* _Document segment_:
****************

Recently I made a visit to the Bluebell Railway in Sussex, and have been pondering ever since on the atmosphere I felt there. The age of steam travel is often now pictured as a lost age of romance. Brief encounters between proper people on smoky platforms; locomotives alive with power, burbling and breathing before pulling away from a platform in a kind of long explosion. Unlike modern locomotives the power and vitality of a steam engine is so apparent, pouring out at the funnel, around the wheels, at every seam and joint. Watching a steam engine pull away from a platform it is easy to see how such vibrant machines could have been thought of in human terms. So why do steam engines give rise to these feelings? What makes them so different to nice quiet, clean electric locomotives? Read more...

****************

* _Data shown_:

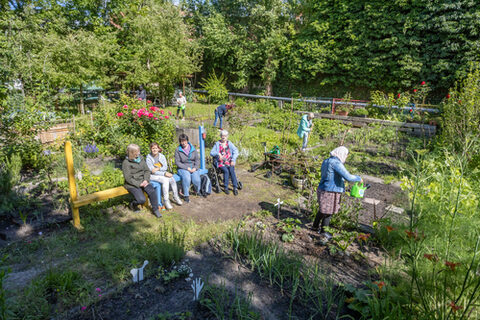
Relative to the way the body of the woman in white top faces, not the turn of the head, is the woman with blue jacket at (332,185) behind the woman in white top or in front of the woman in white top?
in front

****************

* _Problem 1_:
Answer from the steam railway piece:
(a) Which railway did the writer visit, and in which county is it?
(b) At what places does a steam engine's power pour out?
(c) What kind of locomotives does the piece set against steam engines in its closing questions?
* _Problem 2_: Please shorten the paragraph of the steam railway piece that opens "Recently I made a visit", keeping its main facts.

* _Answer area 1_:
(a) The Bluebell Railway, in Sussex.
(b) At the funnel, around the wheels, and at every seam and joint.
(c) Nice quiet, clean electric locomotives.

* _Answer area 2_: Since visiting the Bluebell Railway in Sussex, I have kept thinking about its atmosphere. Steam travel is now often pictured as a lost romantic age: brief encounters on smoky platforms, and locomotives burbling and breathing before pulling away in a long explosion. Unlike modern locomotives, a steam engine visibly pours out its power at the funnel, around the wheels, and at every seam and joint, so it is easy to see why such machines were thought of in human terms. Why do they stir these feelings, and what makes them so different from quiet, clean electric locomotives?